Encontramos a introdução de tecnologias digitais para construir um campo de concentração eletrônico tanto nos relatórios do Clube de Roma quanto no plano “Grande Reinicialização”. No livro de Schwab, lemos: "Para acabar com a pandemia, uma rede de controle digital mundial deve ser criada ".

Muito no livro de Klaus Schwab fala sobre “energia verde”, “economia verde”, “desenvolvimento sustentável”, “descarbonização da economia”, etc. Por trás desses termos bonitos e pouco inteligíveis se esconde o que se chama de “desindustrialização” na linguagem do Clube de Roma. Então (na década de 70 do século passado) o eufemismo que substituiu a grosseira palavra “desindustrialização” era “sociedade pós-industrial”.

Aliás, um dos primeiros a colocar esse termo em circulação foi Zbigniew Brzezinski (“sociedade pós-industrial” apareceu em seu livro “Era Tecnotônica”, 1969). Hoje Klaus Schwab & Co. eles decidiram “mudar o registro”: em vez do mantra da “sociedade pós-industrial”, soou o mantra da “sociedade pós-carbono”.  

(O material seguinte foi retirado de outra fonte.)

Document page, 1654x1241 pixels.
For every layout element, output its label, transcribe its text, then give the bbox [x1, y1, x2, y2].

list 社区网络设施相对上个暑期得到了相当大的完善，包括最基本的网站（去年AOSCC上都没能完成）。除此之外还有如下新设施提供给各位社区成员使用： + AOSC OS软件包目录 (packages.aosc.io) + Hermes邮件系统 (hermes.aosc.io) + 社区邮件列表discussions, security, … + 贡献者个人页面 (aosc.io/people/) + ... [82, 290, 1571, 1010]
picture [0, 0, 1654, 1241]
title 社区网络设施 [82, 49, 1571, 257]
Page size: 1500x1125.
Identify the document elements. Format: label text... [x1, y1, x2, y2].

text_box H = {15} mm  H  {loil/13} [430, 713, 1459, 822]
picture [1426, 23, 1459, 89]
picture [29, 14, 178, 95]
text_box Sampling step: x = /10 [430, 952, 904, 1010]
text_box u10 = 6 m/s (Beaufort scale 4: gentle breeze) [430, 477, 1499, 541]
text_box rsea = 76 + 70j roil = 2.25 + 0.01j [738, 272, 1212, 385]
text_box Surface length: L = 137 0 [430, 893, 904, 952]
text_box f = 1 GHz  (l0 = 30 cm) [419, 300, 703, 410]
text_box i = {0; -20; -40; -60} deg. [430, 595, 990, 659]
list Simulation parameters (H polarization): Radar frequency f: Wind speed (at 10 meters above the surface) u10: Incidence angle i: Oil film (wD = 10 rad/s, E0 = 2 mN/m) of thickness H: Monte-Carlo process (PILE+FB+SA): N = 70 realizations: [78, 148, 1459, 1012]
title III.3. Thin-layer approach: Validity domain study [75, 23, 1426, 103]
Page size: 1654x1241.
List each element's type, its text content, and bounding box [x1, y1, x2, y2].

Tudo indica que o Clube de Roma, no final da segunda década deste século, entregou ao Fórum Econômico Mundial a tarefa de finalizar e implementar o plano de reestruturação da ordem mundial. 

Qual é o motivo desta transferência? - Minha versão é a seguinte. Em 2017, aos 102 anos, faleceu o fundador e líder permanente do Clube de Roma, David Rockefeller. E alguns meses depois, faleceu Zbigniew Brzezinski, que era o braço direito do bilionário do Clube de Roma. A organização ficou sem timoneiro, o que afetou de imediato o conteúdo dos relatórios 2017-2019. 

E assim, o mundo nos bastidores instruiu Klaus Schwab a continuar o "trabalho glorioso" de David Rockefeller e Zbigniew Brzezinski. Além disso, ele é obrigado não tanto a fazer algumas modificações no plano já preparado pelo Clube de Roma, mas a iniciar sua implementação prática.